*Problem statement*
Quote verbatim the entries from the line containing "What is the" through the end of the entries, both included.

*Entries provided*
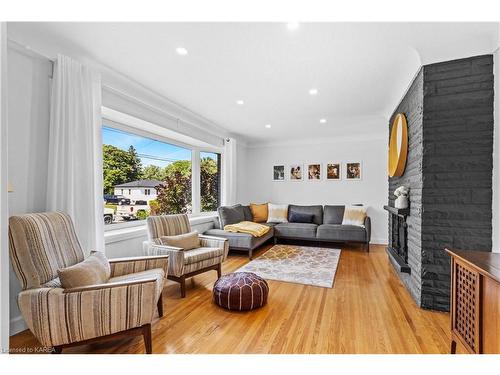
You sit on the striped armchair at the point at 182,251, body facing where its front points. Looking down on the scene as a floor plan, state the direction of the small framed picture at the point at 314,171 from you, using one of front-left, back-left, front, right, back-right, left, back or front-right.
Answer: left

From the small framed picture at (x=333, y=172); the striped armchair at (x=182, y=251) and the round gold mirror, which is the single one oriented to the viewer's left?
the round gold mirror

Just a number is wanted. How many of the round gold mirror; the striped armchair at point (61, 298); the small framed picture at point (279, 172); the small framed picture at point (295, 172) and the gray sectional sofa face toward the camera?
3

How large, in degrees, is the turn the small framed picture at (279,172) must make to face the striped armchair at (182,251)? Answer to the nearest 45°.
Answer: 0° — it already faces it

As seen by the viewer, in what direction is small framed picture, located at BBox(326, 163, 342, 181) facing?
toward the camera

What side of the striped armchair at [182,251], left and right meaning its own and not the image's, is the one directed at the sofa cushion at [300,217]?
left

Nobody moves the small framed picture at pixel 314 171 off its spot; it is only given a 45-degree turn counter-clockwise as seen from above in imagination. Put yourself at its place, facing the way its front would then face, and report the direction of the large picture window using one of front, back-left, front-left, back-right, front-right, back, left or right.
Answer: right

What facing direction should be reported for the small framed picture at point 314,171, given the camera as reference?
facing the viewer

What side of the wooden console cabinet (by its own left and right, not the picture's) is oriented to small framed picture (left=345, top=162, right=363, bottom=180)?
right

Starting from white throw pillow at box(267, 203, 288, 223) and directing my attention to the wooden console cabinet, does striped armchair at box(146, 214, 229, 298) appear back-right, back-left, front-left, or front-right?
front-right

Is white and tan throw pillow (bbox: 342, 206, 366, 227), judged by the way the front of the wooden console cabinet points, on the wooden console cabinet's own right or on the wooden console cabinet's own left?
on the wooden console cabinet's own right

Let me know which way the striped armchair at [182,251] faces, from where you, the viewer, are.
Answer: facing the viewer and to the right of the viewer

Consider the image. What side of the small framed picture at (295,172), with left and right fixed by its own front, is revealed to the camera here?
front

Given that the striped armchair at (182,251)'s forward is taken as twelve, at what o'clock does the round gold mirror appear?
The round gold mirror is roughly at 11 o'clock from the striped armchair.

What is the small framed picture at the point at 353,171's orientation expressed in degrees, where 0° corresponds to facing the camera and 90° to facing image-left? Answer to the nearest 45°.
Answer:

*Task result*
What is the small framed picture at the point at 353,171's orientation expressed in degrees, where 0° corresponds to facing the camera and 90° to facing image-left? Answer to the nearest 45°.
Answer:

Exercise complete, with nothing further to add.